The Strength of Change

MISAWA AIR BASE, Japan -- "Life is change. Growth is optional. Choose wisely," said author Karen Kaiser Clark. 
 
As I reflect on my 28-plus years in the Air Force, I frankly wonder how I've endured. After all, in just the past 10 years, my family and I have moved seven times, I've been stationed at a remote base one time and deployed to combat three times. I've been on temporary duty more times than I can count. My 13-year-old son has attended five different schools. My wife, who is more educated (and personable) than I, worked when the opportunity arose, and has always assisted with the needs of the communities we have lived in. In all cases, she has been overqualified and underpaid. She has always understood the difficulties of this lifestyle.

I was raised in Houston; when I joined the Air Force in 1982, I could count the number of states I'd visited on one hand. I had never been on an airplane until after I completed technical school training. In short, I was a rube.

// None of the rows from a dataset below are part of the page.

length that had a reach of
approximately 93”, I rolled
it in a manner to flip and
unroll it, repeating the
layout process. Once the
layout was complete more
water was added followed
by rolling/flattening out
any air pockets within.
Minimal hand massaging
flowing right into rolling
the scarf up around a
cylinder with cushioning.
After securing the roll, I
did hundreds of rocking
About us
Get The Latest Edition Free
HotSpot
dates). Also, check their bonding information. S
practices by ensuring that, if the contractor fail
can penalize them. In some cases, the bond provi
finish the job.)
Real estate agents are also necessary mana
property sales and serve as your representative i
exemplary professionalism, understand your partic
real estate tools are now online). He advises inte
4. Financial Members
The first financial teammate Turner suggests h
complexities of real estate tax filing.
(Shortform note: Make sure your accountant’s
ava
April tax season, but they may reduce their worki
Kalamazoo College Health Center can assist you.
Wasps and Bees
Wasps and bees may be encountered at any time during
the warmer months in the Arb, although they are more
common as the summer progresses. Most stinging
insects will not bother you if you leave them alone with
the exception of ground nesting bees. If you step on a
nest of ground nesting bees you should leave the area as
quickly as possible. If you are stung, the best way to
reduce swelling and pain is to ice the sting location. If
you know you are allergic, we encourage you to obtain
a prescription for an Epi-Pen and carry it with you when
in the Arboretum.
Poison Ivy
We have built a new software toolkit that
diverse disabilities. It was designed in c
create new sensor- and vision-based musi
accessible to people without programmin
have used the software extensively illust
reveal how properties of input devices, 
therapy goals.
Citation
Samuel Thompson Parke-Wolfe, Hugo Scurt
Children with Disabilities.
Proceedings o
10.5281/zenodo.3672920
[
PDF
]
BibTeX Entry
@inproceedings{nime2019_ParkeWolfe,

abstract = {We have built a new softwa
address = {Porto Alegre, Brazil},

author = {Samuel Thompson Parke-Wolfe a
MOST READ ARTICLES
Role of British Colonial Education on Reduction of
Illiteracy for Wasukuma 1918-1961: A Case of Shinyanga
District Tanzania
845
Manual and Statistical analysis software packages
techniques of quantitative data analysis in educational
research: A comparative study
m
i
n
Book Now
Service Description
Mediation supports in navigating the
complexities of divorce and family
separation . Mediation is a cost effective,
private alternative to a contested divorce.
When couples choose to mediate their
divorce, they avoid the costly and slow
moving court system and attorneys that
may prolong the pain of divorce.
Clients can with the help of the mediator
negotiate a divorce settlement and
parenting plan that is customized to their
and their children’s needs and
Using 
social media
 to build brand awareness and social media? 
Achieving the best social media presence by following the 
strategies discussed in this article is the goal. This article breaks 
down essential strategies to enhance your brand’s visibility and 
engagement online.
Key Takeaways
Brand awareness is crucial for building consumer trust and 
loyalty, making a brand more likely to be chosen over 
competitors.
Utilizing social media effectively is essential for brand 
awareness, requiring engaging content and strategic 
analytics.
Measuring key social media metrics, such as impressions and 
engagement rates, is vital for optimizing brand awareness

From the beginning of my career the Air Force engulfed me in change. As soon as I became confident in maintaining C-5 Galaxy aircraft, I received orders to work on the F-4 Phantom. Likewise, as soon as I became comfortable living in the continental United States, it was time to move to Germany. Just when I thought I had the Air Force figured out, I had to go work for the Army. Change is part of my lifestyle.

Today, I believe that my success - and my family's strength - can be attributed to the environment of change that the Air Force fosters. My family is certainly not unique. We move around a lot just as you do. We adjust to adversity. We appreciate the good things, the small things - because we know that we may not have them for long. All military members and their families make monumental transitions without skipping a beat - we endure changes that would likely paralyze the average American.

This is our strength.

My challenge to you is to embrace the changes that the Air Force presents.

Welcome new practices, policies and technologies. Make an effort to connect with the Airmen around you, and cultivate new leaders - make your subordinates better than you were. Take pride in what you and those around you have endured and will endure.

Welcome the challenge of change and the growth it affords.